Reproduce the lines verbatim, beginning at the start of the records and continuing through the line that contains "genus: Symphyotrichum", with that line included.
** Start Records to use **
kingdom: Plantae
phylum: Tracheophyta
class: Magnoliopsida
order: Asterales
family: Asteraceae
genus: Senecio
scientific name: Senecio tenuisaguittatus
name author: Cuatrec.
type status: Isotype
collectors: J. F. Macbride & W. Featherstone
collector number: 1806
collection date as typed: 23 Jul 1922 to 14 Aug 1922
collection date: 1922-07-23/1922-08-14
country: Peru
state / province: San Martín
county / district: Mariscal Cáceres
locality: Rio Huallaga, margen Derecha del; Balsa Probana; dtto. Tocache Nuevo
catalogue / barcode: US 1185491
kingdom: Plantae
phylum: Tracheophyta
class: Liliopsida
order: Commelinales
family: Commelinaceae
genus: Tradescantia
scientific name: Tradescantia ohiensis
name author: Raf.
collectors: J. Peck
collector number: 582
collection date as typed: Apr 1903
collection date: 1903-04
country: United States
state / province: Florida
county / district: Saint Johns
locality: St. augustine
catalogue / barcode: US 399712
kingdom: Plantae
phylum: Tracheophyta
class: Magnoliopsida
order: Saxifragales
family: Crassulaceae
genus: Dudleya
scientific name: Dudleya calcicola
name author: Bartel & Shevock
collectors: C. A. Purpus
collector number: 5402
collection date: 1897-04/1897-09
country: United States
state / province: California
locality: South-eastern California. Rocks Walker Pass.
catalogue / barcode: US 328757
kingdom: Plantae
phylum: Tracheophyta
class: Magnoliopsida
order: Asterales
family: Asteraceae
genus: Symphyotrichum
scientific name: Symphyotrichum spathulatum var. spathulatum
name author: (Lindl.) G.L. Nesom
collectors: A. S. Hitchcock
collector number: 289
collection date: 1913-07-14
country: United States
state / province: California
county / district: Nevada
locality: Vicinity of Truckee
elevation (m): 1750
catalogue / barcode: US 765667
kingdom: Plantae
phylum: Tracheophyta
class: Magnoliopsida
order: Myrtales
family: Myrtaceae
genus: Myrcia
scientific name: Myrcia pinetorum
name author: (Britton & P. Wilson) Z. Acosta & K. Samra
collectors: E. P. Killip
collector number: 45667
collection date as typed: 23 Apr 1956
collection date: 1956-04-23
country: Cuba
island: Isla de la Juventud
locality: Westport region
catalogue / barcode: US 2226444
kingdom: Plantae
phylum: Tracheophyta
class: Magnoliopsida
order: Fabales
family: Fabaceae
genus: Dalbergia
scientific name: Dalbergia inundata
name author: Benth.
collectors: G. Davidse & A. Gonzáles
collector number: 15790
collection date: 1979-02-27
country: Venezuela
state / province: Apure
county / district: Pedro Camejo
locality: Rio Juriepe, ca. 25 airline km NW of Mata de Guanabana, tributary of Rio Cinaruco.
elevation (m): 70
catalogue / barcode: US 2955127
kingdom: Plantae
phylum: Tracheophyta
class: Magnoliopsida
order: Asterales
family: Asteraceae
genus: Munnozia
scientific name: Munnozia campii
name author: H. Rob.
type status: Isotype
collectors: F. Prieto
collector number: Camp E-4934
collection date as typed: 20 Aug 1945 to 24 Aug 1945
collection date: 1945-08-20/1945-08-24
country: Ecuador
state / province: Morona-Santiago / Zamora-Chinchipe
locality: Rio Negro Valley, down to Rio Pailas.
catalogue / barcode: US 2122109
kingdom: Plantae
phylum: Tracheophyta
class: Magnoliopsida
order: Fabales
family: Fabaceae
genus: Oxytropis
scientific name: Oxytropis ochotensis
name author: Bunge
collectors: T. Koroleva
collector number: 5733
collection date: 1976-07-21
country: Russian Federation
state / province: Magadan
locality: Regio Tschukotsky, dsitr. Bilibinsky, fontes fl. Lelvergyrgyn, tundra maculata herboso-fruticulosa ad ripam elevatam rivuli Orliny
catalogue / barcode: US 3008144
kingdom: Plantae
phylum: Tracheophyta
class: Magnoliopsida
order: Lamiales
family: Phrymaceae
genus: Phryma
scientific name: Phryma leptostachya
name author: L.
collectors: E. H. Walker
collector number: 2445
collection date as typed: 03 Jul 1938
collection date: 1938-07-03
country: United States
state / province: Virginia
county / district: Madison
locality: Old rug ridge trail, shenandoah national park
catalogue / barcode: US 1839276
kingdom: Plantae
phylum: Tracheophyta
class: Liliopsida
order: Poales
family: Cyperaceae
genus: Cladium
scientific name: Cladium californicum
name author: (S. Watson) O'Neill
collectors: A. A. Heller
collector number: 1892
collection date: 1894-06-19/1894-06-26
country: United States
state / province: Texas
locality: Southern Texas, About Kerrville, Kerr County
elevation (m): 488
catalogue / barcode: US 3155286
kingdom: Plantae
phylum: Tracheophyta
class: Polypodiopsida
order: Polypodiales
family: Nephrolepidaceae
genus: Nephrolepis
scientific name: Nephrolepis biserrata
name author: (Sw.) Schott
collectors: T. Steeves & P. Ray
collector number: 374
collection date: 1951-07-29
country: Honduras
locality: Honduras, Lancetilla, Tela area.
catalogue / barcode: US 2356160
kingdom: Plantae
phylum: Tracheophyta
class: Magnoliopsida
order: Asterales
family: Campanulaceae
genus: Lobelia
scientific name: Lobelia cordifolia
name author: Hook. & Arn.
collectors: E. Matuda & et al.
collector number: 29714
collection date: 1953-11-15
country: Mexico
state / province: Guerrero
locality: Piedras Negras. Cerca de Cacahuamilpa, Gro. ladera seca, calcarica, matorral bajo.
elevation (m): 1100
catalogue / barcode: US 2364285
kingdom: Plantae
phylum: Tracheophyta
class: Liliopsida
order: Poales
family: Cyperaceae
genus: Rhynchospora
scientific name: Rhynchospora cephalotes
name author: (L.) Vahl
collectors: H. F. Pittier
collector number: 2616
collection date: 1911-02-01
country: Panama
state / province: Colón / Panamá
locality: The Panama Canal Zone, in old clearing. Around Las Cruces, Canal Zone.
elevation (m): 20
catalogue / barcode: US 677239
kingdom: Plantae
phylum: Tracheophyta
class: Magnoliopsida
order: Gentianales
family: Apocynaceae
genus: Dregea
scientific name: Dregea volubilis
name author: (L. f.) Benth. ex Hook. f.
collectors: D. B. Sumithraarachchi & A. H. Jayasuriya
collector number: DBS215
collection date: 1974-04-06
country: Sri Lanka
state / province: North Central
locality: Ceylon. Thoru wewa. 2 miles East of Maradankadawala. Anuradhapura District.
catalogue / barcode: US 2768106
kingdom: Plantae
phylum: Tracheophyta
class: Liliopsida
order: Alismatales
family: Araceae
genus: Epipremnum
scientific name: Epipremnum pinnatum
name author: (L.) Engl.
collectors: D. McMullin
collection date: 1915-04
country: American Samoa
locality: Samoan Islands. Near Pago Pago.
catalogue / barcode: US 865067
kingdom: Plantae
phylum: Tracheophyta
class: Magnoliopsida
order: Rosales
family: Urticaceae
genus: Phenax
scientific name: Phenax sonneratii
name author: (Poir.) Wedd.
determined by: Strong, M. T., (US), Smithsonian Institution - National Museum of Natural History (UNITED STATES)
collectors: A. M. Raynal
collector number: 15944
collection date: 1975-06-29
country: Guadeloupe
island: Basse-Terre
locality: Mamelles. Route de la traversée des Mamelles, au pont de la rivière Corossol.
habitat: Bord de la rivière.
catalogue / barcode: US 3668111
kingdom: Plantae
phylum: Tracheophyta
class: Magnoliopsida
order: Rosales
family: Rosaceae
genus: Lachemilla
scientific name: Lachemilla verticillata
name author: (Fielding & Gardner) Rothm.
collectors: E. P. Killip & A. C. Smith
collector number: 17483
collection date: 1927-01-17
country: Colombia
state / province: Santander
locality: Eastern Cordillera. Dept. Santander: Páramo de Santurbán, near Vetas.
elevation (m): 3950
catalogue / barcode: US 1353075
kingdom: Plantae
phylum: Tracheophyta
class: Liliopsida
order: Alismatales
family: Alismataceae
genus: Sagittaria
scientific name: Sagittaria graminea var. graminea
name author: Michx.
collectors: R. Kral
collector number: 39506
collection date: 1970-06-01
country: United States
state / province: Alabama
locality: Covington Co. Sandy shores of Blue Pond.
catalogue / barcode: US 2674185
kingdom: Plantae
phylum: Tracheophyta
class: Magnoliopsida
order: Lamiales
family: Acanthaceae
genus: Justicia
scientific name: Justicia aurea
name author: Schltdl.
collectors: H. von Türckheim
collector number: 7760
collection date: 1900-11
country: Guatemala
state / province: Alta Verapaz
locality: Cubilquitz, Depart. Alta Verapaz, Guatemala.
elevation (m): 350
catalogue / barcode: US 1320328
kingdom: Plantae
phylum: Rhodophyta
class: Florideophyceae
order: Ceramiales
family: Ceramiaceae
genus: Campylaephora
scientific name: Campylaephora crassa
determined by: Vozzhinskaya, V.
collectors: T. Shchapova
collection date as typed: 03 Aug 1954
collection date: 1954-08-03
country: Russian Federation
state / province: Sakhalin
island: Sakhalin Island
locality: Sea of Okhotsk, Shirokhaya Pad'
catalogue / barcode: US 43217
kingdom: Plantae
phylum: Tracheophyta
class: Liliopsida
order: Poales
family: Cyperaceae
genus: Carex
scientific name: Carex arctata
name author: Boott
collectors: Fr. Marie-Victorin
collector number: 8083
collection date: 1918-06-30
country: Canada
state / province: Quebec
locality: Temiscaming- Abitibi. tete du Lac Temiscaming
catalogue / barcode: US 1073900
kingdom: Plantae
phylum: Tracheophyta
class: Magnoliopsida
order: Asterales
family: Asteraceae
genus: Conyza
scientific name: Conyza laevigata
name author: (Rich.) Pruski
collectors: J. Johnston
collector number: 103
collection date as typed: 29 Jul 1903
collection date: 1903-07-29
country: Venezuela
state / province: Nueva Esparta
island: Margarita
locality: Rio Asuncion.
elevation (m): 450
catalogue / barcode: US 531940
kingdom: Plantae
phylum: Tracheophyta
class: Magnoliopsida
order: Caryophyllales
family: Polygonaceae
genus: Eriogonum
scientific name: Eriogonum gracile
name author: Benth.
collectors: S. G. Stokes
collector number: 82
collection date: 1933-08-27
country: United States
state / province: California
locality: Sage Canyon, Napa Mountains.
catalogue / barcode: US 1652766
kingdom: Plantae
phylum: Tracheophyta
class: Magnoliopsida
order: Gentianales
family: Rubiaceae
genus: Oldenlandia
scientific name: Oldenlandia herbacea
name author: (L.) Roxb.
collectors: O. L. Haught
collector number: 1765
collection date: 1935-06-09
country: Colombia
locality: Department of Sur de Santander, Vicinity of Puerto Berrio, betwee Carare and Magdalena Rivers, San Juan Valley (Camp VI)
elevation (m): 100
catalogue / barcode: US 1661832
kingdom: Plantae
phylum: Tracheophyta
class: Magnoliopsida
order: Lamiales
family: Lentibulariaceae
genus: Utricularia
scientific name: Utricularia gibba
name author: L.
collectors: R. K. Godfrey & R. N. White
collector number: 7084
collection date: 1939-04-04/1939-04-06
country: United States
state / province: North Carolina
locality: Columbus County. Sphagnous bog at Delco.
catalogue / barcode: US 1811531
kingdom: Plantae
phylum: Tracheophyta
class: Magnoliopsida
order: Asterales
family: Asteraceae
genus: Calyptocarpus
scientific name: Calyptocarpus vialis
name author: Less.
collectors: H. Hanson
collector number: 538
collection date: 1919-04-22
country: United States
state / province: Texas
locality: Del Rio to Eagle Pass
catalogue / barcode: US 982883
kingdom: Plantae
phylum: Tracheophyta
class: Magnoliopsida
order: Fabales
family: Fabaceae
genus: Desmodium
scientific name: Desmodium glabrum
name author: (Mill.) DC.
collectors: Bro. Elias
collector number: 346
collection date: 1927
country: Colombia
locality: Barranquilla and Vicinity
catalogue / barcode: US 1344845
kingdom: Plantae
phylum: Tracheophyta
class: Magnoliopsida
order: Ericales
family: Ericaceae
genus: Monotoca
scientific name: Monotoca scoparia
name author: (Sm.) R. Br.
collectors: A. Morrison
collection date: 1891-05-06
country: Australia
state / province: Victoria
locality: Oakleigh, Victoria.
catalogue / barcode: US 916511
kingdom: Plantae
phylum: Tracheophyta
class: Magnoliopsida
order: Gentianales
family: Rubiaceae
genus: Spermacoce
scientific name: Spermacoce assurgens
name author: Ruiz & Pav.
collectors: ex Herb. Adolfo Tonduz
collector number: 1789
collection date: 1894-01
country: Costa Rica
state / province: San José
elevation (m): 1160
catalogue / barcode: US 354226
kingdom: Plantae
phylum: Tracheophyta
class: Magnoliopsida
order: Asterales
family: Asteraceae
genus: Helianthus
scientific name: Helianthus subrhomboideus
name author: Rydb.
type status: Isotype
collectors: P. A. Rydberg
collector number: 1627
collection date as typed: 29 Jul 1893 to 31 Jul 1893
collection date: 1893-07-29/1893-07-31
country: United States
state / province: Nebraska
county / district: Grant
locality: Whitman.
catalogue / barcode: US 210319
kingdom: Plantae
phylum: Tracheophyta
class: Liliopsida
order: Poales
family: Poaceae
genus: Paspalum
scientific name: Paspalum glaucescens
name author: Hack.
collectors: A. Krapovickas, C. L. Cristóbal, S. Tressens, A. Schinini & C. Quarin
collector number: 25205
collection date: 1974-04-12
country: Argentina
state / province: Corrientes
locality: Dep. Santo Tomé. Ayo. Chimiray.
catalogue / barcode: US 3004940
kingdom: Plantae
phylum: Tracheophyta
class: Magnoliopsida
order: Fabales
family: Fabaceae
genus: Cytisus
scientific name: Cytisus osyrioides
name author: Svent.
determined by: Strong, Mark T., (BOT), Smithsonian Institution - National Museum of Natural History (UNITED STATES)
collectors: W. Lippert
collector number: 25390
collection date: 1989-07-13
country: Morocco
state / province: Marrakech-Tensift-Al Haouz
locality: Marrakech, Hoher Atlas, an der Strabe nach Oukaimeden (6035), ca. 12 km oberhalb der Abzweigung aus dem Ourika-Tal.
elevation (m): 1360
** End Records to use **
§ **Final result**:
kingdom: Plantae
phylum: Tracheophyta
class: Magnoliopsida
order: Asterales
family: Asteraceae
genus: Senecio
scientific name: Senecio tenuisaguittatus
name author: Cuatrec.
type status: Isotype
collectors: J. F. Macbride & W. Featherstone
collector number: 1806
collection date as typed: 23 Jul 1922 to 14 Aug 1922
collection date: 1922-07-23/1922-08-14
country: Peru
state / province: San Martín
county / district: Mariscal Cáceres
locality: Rio Huallaga, margen Derecha del; Balsa Probana; dtto. Tocache Nuevo
catalogue / barcode: US 1185491
kingdom: Plantae
phylum: Tracheophyta
class: Liliopsida
order: Commelinales
family: Commelinaceae
genus: Tradescantia
scientific name: Tradescantia ohiensis
name author: Raf.
collectors: J. Peck
collector number: 582
collection date as typed: Apr 1903
collection date: 1903-04
country: United States
state / province: Florida
county / district: Saint Johns
locality: St. augustine
catalogue / barcode: US 399712
kingdom: Plantae
phylum: Tracheophyta
class: Magnoliopsida
order: Saxifragales
family: Crassulaceae
genus: Dudleya
scientific name: Dudleya calcicola
name author: Bartel & Shevock
collectors: C. A. Purpus
collector number: 5402
collection date: 1897-04/1897-09
country: United States
state / province: California
locality: South-eastern California. Rocks Walker Pass.
catalogue / barcode: US 328757
kingdom: Plantae
phylum: Tracheophyta
class: Magnoliopsida
order: Asterales
family: Asteraceae
genus: Symphyotrichum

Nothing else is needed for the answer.